Topical diclofenac (Voltaren gel), an NSAID applied directly to the skin, is another option for localized back pain. It delivers anti-inflammatory medication to the area without the stomach and kidney risks of oral NSAIDs, though it may not penetrate deeply enough to reach the disc itself. It works best for surface-level muscle and joint pain accompanying the disc problem.
Epidural Steroid Injections
When oral medications aren’t enough, epidural steroid injections deliver anti-inflammatory medication directly to the inflamed nerve root. This isn’t a pill, but it’s one of the most common next steps in the pain management ladder and worth understanding.
Short-term results are strong, particularly with transforaminal injections (where the needle targets the specific nerve root). Studies report 70 to 90% of patients achieving at least 50% pain reduction within the first 6 to 12 weeks. The challenge is durability: one study found that 70% of patients had good relief initially, but only 44% maintained that relief at 16 weeks, and 59% needed a repeat injection. Another study showed pain scores dropping from about 6.8 to 3.5 immediately after injection, with a slight creep back up to 4.2 at six months.
Injections buy time for the disc to heal, which it often does. Many bulging discs shrink on their own over several months as the body reabsorbs the protruding material. The injection manages pain during that natural healing window.
Combining Medications Effectively
Most people with a bulging disc get the best results from a combination rather than a single medication. A typical approach layers treatments based on what type of pain is dominant. For someone with back pain, leg pain, and muscle spasms, that might look like a scheduled NSAID for baseline inflammation control, a short course of a muscle relaxant for spasms, and gabapentin if nerve pain is significant. A lidocaine patch can be added on top of any of these without drug interaction concerns.

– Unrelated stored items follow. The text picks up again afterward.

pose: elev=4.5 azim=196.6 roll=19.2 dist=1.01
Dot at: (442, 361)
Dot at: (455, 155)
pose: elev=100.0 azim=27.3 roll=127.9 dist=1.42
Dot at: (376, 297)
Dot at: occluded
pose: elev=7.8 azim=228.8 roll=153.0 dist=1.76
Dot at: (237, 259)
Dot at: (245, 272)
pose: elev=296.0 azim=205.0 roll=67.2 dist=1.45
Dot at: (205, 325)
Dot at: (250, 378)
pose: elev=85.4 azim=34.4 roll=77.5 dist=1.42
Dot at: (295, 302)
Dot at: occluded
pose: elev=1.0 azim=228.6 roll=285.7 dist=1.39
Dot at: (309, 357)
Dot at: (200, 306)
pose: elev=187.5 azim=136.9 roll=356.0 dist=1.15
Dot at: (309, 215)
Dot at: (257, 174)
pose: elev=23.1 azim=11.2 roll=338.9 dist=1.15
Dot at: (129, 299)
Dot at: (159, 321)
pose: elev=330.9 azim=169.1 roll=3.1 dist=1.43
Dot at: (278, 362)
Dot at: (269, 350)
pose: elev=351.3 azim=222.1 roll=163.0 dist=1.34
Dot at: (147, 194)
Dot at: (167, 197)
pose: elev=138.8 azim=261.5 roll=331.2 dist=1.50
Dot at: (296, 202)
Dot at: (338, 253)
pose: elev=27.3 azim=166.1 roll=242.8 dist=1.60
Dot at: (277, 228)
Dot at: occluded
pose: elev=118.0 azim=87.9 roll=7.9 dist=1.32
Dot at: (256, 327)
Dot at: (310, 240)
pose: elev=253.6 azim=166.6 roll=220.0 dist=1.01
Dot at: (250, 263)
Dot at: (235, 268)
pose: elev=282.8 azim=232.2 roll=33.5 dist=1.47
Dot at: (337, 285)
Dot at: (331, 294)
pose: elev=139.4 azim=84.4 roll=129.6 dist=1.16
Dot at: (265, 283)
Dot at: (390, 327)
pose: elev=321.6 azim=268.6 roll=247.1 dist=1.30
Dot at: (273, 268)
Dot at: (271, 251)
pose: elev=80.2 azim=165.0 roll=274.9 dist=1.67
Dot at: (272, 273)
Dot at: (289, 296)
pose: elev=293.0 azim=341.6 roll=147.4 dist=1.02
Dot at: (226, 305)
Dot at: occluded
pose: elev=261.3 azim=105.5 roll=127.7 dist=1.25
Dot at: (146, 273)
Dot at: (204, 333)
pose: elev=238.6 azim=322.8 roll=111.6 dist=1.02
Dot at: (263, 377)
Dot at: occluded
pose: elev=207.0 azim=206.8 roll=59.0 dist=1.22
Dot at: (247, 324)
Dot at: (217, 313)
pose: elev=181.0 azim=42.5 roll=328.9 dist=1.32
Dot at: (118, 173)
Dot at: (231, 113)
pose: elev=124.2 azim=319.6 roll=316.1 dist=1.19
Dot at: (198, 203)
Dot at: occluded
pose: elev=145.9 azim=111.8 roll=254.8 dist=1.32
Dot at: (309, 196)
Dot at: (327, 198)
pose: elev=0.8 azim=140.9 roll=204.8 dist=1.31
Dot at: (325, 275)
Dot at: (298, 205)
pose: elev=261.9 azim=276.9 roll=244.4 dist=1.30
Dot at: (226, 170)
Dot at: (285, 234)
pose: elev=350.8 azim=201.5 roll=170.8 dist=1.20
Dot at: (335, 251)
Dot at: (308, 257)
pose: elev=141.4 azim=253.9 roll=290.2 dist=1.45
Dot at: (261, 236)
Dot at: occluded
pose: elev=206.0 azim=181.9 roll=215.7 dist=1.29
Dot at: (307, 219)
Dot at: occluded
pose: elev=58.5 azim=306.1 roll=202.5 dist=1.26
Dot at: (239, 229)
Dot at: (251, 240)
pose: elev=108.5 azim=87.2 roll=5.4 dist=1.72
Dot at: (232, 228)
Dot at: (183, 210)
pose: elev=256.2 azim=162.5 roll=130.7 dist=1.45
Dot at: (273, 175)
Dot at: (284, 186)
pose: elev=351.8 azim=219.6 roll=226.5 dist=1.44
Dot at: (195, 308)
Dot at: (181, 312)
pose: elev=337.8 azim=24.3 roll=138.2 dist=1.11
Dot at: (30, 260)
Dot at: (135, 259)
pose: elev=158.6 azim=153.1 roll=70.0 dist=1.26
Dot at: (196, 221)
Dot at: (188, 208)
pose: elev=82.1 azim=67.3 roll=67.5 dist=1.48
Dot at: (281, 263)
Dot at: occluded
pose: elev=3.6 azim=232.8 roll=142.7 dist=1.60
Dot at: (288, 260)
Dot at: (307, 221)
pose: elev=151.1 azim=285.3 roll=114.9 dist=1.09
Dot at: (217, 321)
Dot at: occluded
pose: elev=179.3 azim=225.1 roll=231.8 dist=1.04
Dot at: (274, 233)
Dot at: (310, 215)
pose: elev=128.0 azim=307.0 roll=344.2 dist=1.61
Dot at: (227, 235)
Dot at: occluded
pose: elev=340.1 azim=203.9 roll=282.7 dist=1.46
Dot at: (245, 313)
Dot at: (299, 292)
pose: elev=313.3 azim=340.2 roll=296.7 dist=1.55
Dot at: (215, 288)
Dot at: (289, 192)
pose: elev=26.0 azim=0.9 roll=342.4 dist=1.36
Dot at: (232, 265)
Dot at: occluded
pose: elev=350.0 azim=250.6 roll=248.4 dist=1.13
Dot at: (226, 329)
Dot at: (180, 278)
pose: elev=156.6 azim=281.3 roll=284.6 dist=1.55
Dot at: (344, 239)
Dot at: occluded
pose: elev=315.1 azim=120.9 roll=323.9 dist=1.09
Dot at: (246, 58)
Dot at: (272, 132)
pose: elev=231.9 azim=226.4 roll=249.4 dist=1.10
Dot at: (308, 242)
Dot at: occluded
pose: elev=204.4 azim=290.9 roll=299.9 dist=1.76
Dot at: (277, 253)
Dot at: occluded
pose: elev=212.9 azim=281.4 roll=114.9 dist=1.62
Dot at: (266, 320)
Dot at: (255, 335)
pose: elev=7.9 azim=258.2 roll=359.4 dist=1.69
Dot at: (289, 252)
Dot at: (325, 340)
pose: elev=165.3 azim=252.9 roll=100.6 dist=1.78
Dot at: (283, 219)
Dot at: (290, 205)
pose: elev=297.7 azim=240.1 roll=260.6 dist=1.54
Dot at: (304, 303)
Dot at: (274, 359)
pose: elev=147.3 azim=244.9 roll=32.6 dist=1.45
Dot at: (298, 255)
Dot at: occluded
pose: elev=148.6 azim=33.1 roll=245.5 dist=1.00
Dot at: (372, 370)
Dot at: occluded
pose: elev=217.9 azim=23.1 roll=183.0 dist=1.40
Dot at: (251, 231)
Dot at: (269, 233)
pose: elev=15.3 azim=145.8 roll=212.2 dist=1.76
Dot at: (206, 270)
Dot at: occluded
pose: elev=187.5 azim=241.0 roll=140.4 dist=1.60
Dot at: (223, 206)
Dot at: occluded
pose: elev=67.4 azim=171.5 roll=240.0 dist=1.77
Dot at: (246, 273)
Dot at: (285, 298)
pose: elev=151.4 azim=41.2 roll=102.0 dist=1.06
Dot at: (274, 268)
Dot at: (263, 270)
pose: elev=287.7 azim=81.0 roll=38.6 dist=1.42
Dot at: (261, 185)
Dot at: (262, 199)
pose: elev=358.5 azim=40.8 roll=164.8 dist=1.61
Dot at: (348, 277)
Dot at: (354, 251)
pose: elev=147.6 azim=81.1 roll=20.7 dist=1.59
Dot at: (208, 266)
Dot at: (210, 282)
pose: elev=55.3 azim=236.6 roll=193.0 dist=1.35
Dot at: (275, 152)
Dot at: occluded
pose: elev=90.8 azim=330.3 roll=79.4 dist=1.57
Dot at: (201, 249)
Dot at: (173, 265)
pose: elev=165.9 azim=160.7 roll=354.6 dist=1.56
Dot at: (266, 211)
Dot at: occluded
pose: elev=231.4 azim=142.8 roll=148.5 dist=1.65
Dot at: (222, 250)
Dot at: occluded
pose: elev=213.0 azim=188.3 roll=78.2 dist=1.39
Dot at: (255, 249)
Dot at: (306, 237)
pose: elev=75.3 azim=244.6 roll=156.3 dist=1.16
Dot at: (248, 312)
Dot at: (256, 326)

The combination shifts over time. Acute flares in the first few weeks may call for a steroid taper or muscle relaxants. Once the crisis settles, a maintenance approach with an NSAID or gabapentin, paired with physical therapy, becomes the focus. Most bulging discs improve significantly within 6 to 12 weeks, and the goal of medication is to keep you functional and comfortable during that period rather than to serve as a permanent solution.
Symptoms That Need Emergency Care
Rarely, a bulging disc compresses the bundle of nerves at the base of the spine, a condition called cauda equina syndrome. This is a surgical emergency, not something medication can address. Go to the emergency room if you develop sudden difficulty urinating or controlling your bowels, numbness in your inner thighs or groin area, or rapidly worsening leg weakness. These symptoms can progress to permanent damage within hours if not treated surgically.